◆ WHAT YOU SHOULD DO ◆
The answer should be one number only, namely how many lines of the records hold the word "media".

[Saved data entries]
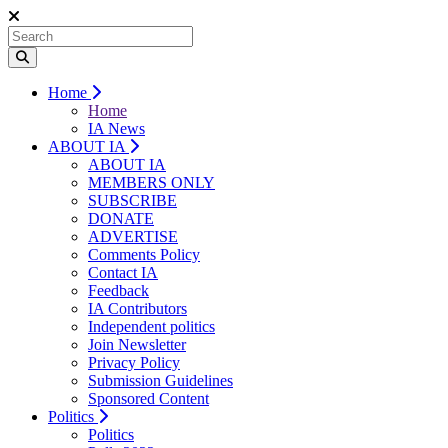
Home
Home
IA News
ABOUT IA
ABOUT IA
MEMBERS ONLY
SUBSCRIBE
DONATE
ADVERTISE
Comments Policy
Contact IA
Feedback
IA Contributors
Independent politics
Join Newsletter
Privacy Policy
Submission Guidelines
Sponsored Content
Politics
Politics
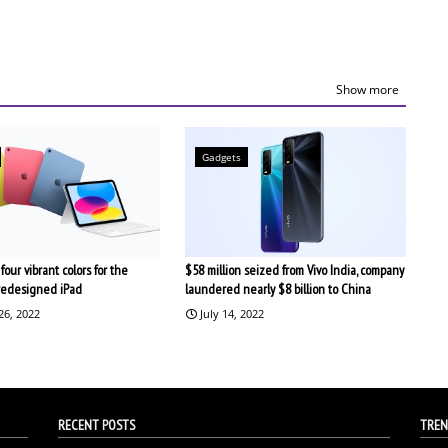
Show more
Gadgets
four vibrant colors for the
$58 million seized from Vivo India, company
redesigned iPad
laundered nearly $8 billion to China
26, 2022
July 14, 2022
RECENT POSTS
TREN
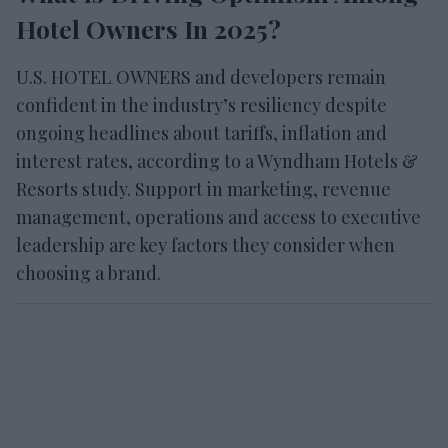
Hotel Owners In 2025?
U.S. HOTEL OWNERS and developers remain
confident in the industry’s resiliency despite
ongoing headlines about tariffs, inflation and
interest rates, according to a Wyndham Hotels &
Resorts study. Support in marketing, revenue
management, operations and access to executive
leadership are key factors they consider when
choosing a brand.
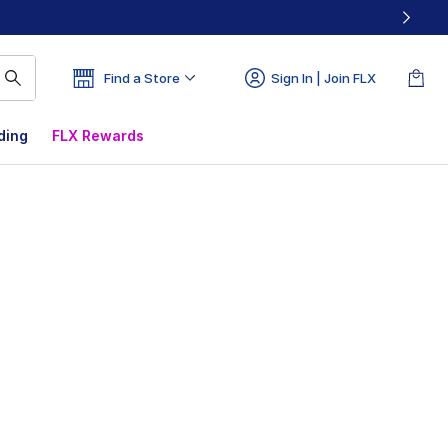
Find a Store
Sign In | Join FLX
ding
FLX Rewards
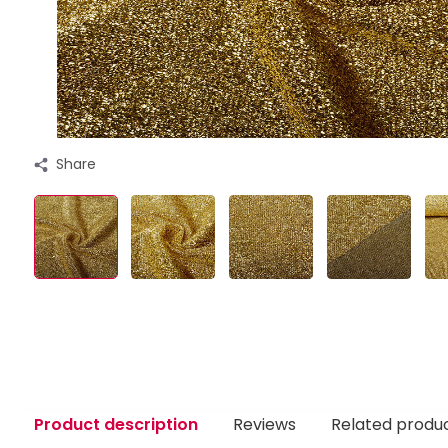
Share
Product description
Reviews
Related produ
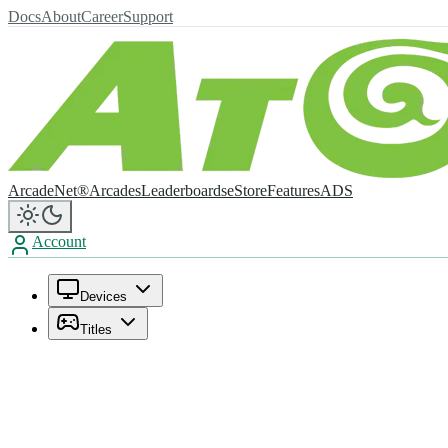
Docs
About
Career
Support
ArcadeNet®
Arcades
Leaderboards
eStore
Features
ADS
Account
Devices
Titles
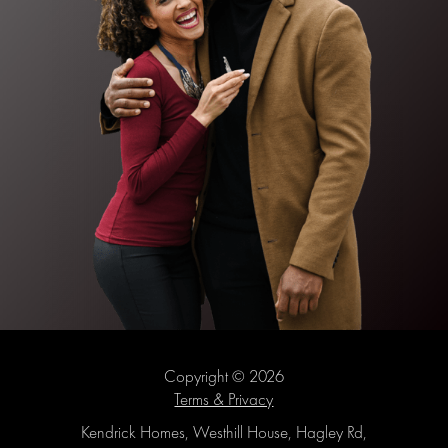
Copyright © 2026
Terms & Privacy
Kendrick Homes, Westhill House, Hagley Rd,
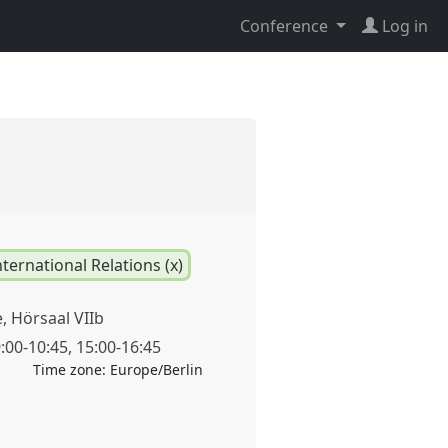
Conference
Log in
nternational Relations (x)
 Hörsaal VIIb
:00
-
10:45
,
15:00
-
16:45
Time zone:
Europe/Berlin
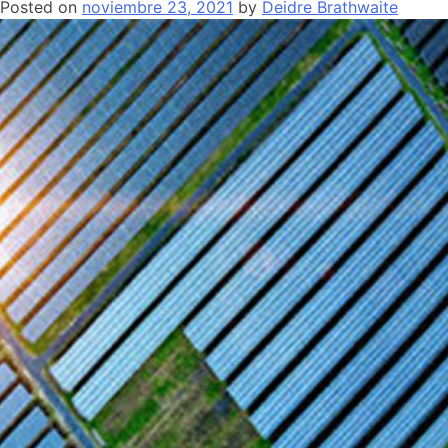
Posted on
noviembre 23, 2021
by
Deidre Brathwaite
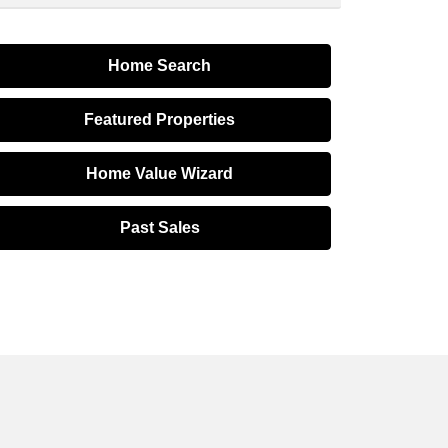
Home Search
Featured Properties
Home Value Wizard
Past Sales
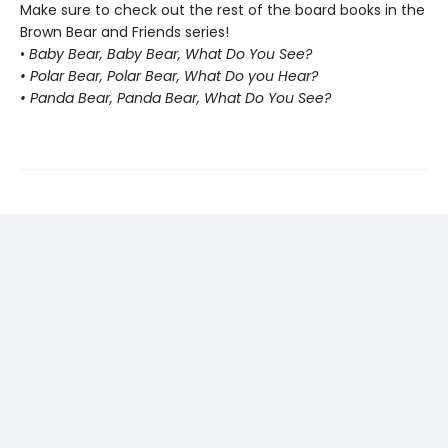
Make sure to check out the rest of the board books in the
Brown Bear and Friends series!
•
Baby Bear, Baby Bear, What Do You See?
• Polar Bear, Polar Bear, What Do you Hear?
• Panda Bear, Panda Bear, What Do You See?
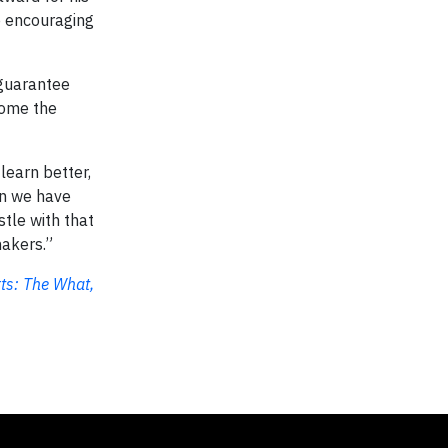
e encouraging
 guarantee
come the
learn better,
an we have
tle with that
makers.”
ts: The What,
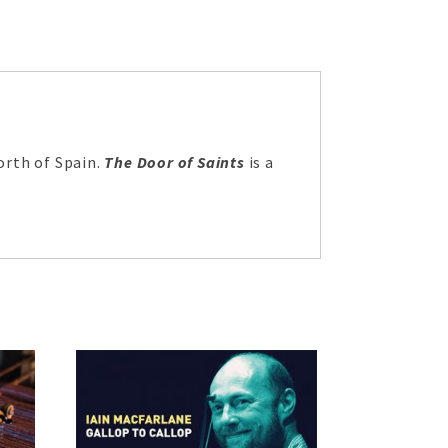
orth of Spain.
The Door of Saints
is a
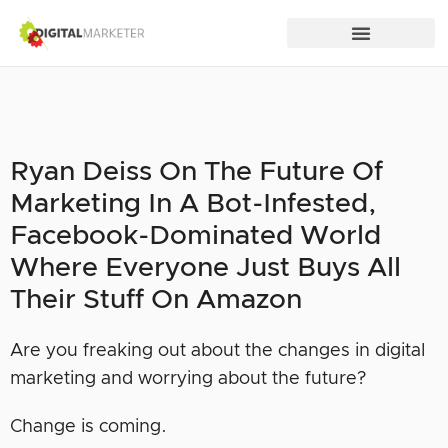
Ryan Deiss On The Future Of
Marketing In A Bot-Infested,
Facebook-Dominated World
Where Everyone Just Buys All
Their Stuff On Amazon
Are you freaking out about the changes in digital
marketing and worrying about the future?
Change is coming.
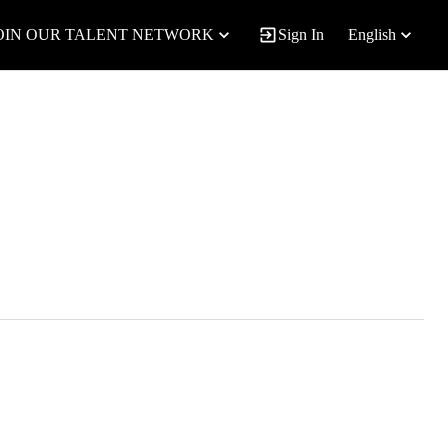
OIN OUR TALENT NETWORK
Sign In
English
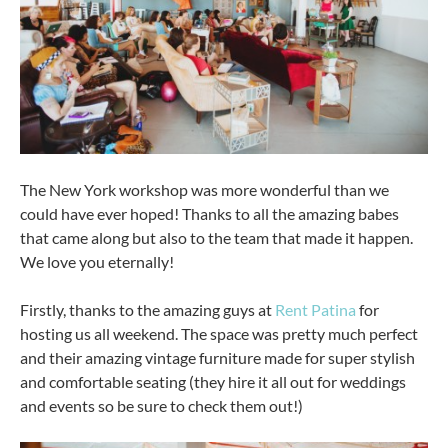
The New York workshop was more wonderful than we
could have ever hoped! Thanks to all the amazing babes
that came along but also to the team that made it happen.
We love you eternally!
Firstly, thanks to the amazing guys at
Rent Patina
for
hosting us all weekend. The space was pretty much perfect
and their amazing vintage furniture made for super stylish
and comfortable seating (they hire it all out for weddings
and events so be sure to check them out!)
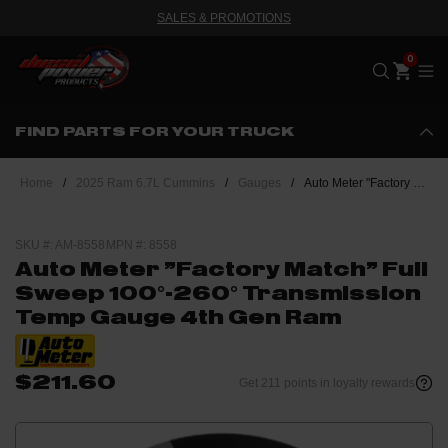
SALES & PROMOTIONS
Me
FIND PARTS FOR YOUR TRUCK
Home
/
2025 Ram 6.7L Cummins
/
Gauges
/
Auto Meter "Factory Match" Full Sweep 100°-260° Transmission Temp Gauge 4th Gen Ram
SKU #: AM-8558
MPN #: 8558
Auto Meter "Factory Match" Full
Sweep 100°-260° Transmission
Temp Gauge 4th Gen Ram
$211.60
Get 211 points in loyalty rewards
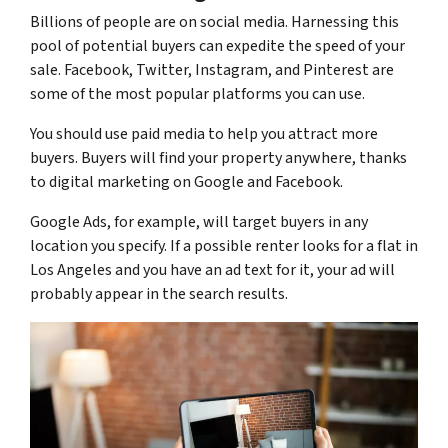
Billions of people are on social media. Harnessing this
pool of potential buyers can expedite the speed of your
sale. Facebook, Twitter, Instagram, and Pinterest are
some of the most popular platforms you can use.
You should use paid media to help you attract more
buyers. Buyers will find your property anywhere, thanks
to digital marketing on Google and Facebook.
Google Ads, for example, will target buyers in any
location you specify. If a possible renter looks for a flat in
Los Angeles and you have an ad text for it, your ad will
probably appear in the search results.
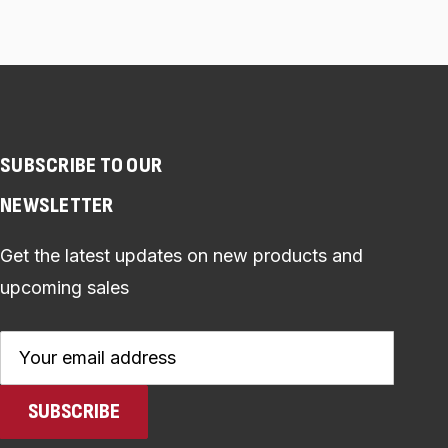
SUBSCRIBE TO OUR
NEWSLETTER
Get the latest updates on new products and
upcoming sales
Email
Address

◆ SOLUTION TO THE EXERCISE ◆
2